• **WHAT THE TASK ASKS**
Return, from the material below, each line in which the word "that" is present.

• **PROVIDED RECORDS**
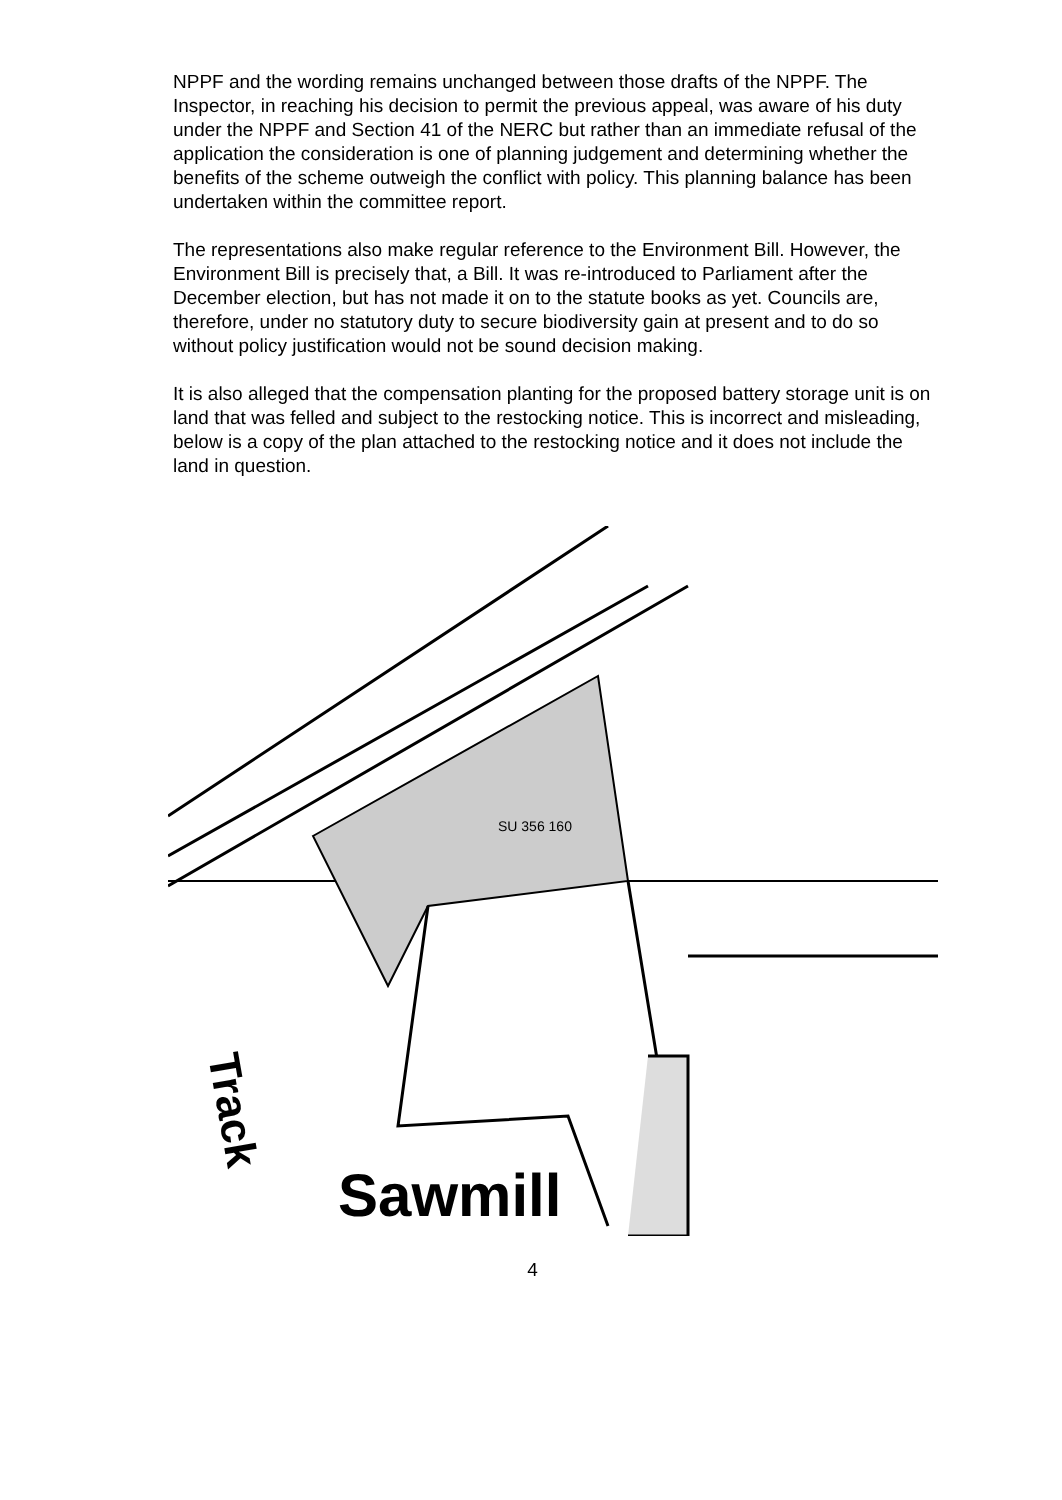NPPF and the wording remains unchanged between those drafts of the NPPF. The Inspector, in reaching his decision to permit the previous appeal, was aware of his duty under the NPPF and Section 41 of the NERC but rather than an immediate refusal of the application the consideration is one of planning judgement and determining whether the benefits of the scheme outweigh the conflict with policy. This planning balance has been undertaken within the committee report.
The representations also make regular reference to the Environment Bill. However, the Environment Bill is precisely that, a Bill. It was re-introduced to Parliament after the December election, but has not made it on to the statute books as yet. Councils are, therefore, under no statutory duty to secure biodiversity gain at present and to do so without policy justification would not be sound decision making.
It is also alleged that the compensation planting for the proposed battery storage unit is on land that was felled and subject to the restocking notice. This is incorrect and misleading, below is a copy of the plan attached to the restocking notice and it does not include the land in question.
SU 356 160
Sawmill
Track
4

• **SOLUTION**
The representations also make regular reference to the Environment Bill. However, the Environment Bill is precisely that, a Bill. It was re-introduced to Parliament after the December election, but has not made it on to the statute books as yet. Councils are, therefore, under no statutory duty to secure biodiversity gain at present and to do so without policy justification would not be sound decision making.
It is also alleged that the compensation planting for the proposed battery storage unit is on land that was felled and subject to the restocking notice. This is incorrect and misleading, below is a copy of the plan attached to the restocking notice and it does not include the land in question.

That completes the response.